Etiology

The etiology of DISH remains largely unknown.[1][2]​​​ Several possible contributory factors to the development of the condition have been implicated, including genetic, metabolic, hormonal, inflammatory, and signal transduction system aberrations, as well as vascular and mechanical effects.[1][2]​ Vitamin A toxicity as well as use of vitamin A derivatives such as retinoids may also have a role in the disease process.[11][12][13]​​​​ Exposure to fluoride has been suggested as a potential contributor to the development of DISH; however, no clear evidence of this has been found to date.

Growth hormone, which has been identified as being elevated in the serum and synovial fluid of patients with DISH, may stimulate osteoblast proliferation, which subsequently might result in excessive ossification.[9]

The key risk factors for developing DISH are age >50 years, male sex, and obesity.[2][6][7][8][14][15]​​​​ Diabetes mellitus, metabolic syndrome, and hypertension are associated conditions,and may have a role in the disease process; these conditions may often precede the diagnosis of DISH.[2][16][17]​​​

A weaker risk factor is possible genetic predisposition.[2] Single-nucleotide polymorphisms in the COL6A1 and FGF2 genes may be linked to the development of DISH, according to preliminary data.[2][4]​​ HLA-B8 has also been noted to be present in some patients with DISH.[14]

Pathophysiology

​Although the pathophysiology of DISH is currently unknown, several mechanisms have been proposed as having a role in the development of the condition.[2][9]​​

The pathognomonic feature of DISH is the development of new bone, and this is an area of ongoing research.[9] The new bone in the spine creates an osteophyte (a small bony bridge or spur) connecting one vertebral body to the adjacent one. This new bone, which contains largely cortical and a small amount of cancellous bone, is contiguous with the upper and lower vertebral bodies. The woven bone (which forms the osteophyte) indicates that the formation of new bone is undergoing continual remodeling. Local fibroblasts, chondrocytes, collagen fibers, and calcified matrix are likely influenced by genetic, vascular, metabolic, and mechanical factors because new bone originates predominantly at entheseal sites.[9] Signal transduction pathways are ultimately impacted by metabolic derangements, and those specially associated with osteoblast differentiation have been linked to the development of DISH.
════
• [Exercise]
Copy the passage from the DISH etiology and pathophysiology text word for word, starting at "The etiology of" and ending at "found to date.".
════
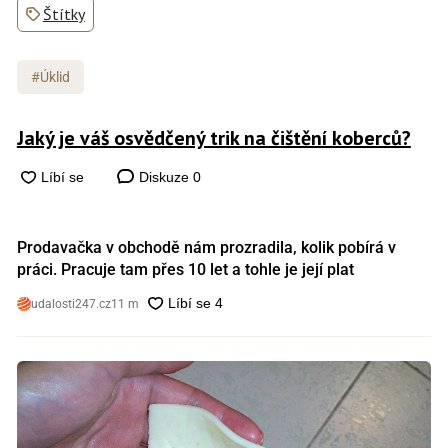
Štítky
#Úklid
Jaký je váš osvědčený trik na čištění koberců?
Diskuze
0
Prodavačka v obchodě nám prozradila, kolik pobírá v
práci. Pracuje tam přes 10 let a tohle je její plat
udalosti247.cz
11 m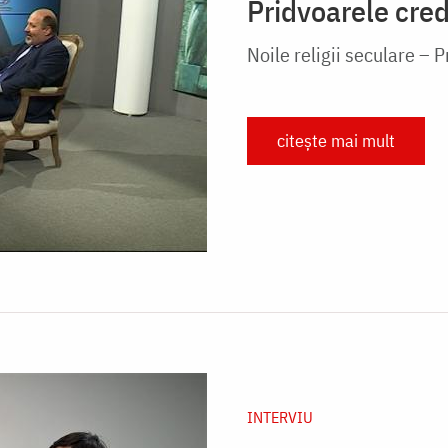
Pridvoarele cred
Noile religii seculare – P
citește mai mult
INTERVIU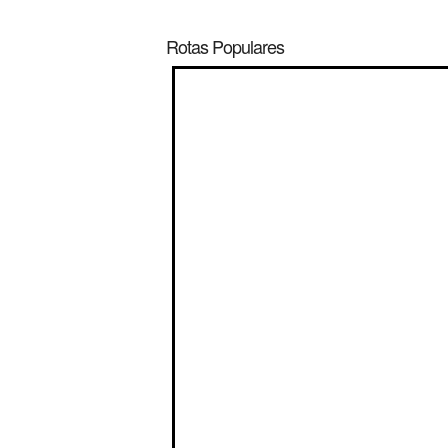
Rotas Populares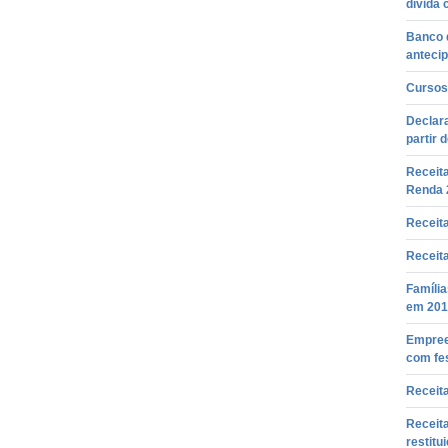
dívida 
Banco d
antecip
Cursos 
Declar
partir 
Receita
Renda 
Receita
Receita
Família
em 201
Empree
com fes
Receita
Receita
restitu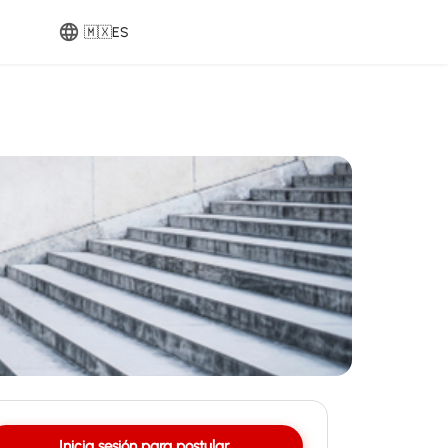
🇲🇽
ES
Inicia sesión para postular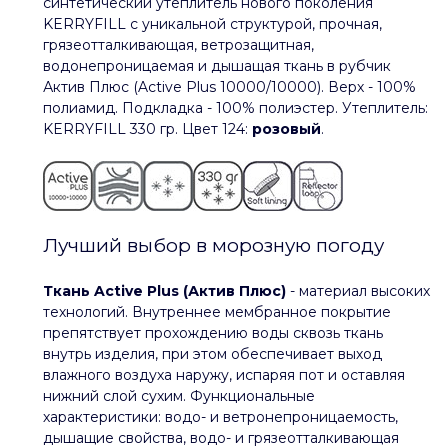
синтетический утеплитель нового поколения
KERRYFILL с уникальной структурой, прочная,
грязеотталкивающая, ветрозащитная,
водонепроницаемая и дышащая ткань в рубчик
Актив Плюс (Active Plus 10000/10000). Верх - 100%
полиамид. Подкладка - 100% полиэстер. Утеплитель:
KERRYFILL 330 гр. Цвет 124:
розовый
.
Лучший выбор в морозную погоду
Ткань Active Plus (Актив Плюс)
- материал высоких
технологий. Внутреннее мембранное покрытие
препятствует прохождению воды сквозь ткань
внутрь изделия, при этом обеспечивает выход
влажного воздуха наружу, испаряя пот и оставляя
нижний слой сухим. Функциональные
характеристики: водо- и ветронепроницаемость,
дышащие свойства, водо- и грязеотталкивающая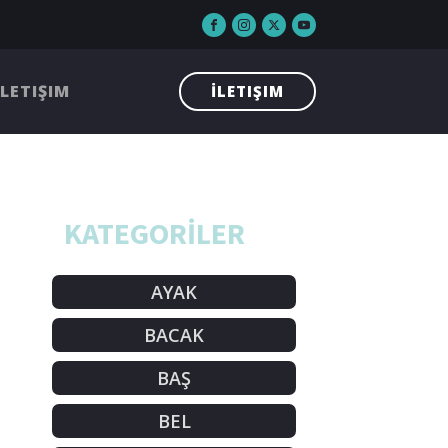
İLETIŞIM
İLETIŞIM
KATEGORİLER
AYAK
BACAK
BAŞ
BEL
════
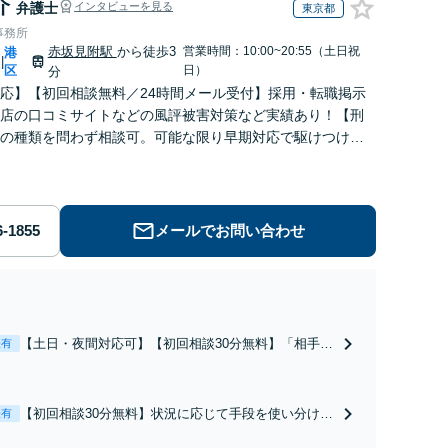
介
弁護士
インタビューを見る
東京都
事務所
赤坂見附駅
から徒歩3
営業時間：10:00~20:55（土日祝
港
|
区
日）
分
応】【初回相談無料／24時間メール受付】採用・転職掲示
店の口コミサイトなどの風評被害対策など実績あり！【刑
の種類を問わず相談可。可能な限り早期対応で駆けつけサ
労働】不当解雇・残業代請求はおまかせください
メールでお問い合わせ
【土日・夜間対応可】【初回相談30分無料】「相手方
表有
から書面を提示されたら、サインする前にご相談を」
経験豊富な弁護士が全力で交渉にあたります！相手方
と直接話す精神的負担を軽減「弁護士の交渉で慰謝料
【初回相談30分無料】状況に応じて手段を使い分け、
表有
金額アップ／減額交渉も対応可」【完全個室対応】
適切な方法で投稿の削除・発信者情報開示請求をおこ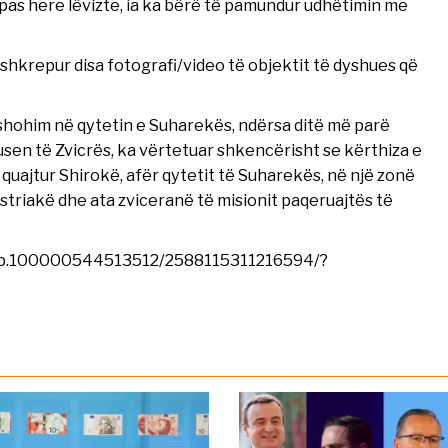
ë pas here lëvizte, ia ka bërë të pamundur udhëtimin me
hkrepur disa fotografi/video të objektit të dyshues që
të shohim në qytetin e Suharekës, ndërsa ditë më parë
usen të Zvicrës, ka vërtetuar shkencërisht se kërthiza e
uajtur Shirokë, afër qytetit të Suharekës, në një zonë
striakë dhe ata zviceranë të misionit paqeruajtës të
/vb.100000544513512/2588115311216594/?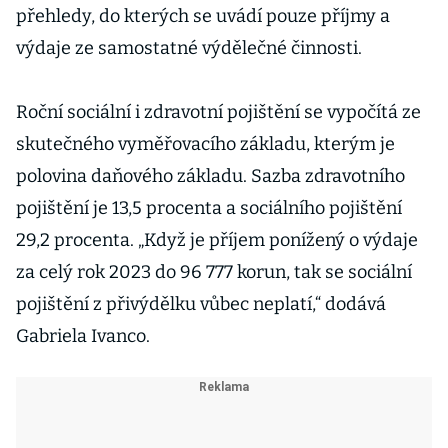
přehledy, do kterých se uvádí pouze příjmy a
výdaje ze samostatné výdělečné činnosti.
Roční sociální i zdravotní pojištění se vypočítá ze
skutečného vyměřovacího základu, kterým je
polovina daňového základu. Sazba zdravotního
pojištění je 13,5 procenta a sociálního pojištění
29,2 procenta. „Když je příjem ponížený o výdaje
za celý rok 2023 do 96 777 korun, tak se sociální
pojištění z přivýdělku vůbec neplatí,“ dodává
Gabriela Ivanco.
════
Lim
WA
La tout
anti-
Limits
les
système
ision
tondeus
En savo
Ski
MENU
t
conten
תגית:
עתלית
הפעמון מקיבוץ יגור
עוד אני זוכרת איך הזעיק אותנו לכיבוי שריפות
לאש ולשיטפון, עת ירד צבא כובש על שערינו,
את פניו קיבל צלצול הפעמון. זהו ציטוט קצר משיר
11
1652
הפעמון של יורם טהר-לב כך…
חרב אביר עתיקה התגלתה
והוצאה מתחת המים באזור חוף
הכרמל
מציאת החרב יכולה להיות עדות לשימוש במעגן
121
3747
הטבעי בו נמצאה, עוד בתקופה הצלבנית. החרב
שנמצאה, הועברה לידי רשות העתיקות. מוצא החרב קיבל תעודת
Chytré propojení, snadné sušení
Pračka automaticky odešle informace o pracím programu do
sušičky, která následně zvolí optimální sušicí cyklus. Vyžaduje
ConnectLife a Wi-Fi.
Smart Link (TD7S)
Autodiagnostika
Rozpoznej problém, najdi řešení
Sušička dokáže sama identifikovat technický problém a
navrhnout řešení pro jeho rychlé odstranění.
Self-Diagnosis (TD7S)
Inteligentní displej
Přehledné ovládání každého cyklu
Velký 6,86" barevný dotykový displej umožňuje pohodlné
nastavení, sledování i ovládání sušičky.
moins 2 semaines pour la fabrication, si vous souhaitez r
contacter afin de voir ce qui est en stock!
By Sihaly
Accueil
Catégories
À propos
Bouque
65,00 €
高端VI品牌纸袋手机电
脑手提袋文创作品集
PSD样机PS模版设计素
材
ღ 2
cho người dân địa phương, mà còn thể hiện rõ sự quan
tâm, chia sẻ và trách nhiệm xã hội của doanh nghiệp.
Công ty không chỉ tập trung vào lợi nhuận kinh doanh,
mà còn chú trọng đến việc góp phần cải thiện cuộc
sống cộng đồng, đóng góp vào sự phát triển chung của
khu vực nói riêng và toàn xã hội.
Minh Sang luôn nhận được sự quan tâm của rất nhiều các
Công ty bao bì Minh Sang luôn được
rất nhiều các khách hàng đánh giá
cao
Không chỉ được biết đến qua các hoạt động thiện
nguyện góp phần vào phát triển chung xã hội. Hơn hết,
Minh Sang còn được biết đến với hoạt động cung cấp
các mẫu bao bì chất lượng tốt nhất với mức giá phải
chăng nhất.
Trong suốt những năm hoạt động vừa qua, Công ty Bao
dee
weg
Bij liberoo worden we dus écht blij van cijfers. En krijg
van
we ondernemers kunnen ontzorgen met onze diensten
════
• [Task response]
The etiology of DISH remains largely unknown.[1][2]​​​ Several possible contributory factors to the development of the condition have been implicated, including genetic, metabolic, hormonal, inflammatory, and signal transduction system aberrations, as well as vascular and mechanical effects.[1][2]​ Vitamin A toxicity as well as use of vitamin A derivatives such as retinoids may also have a role in the disease process.[11][12][13]​​​​ Exposure to fluoride has been suggested as a potential contributor to the development of DISH; however, no clear evidence of this has been found to date.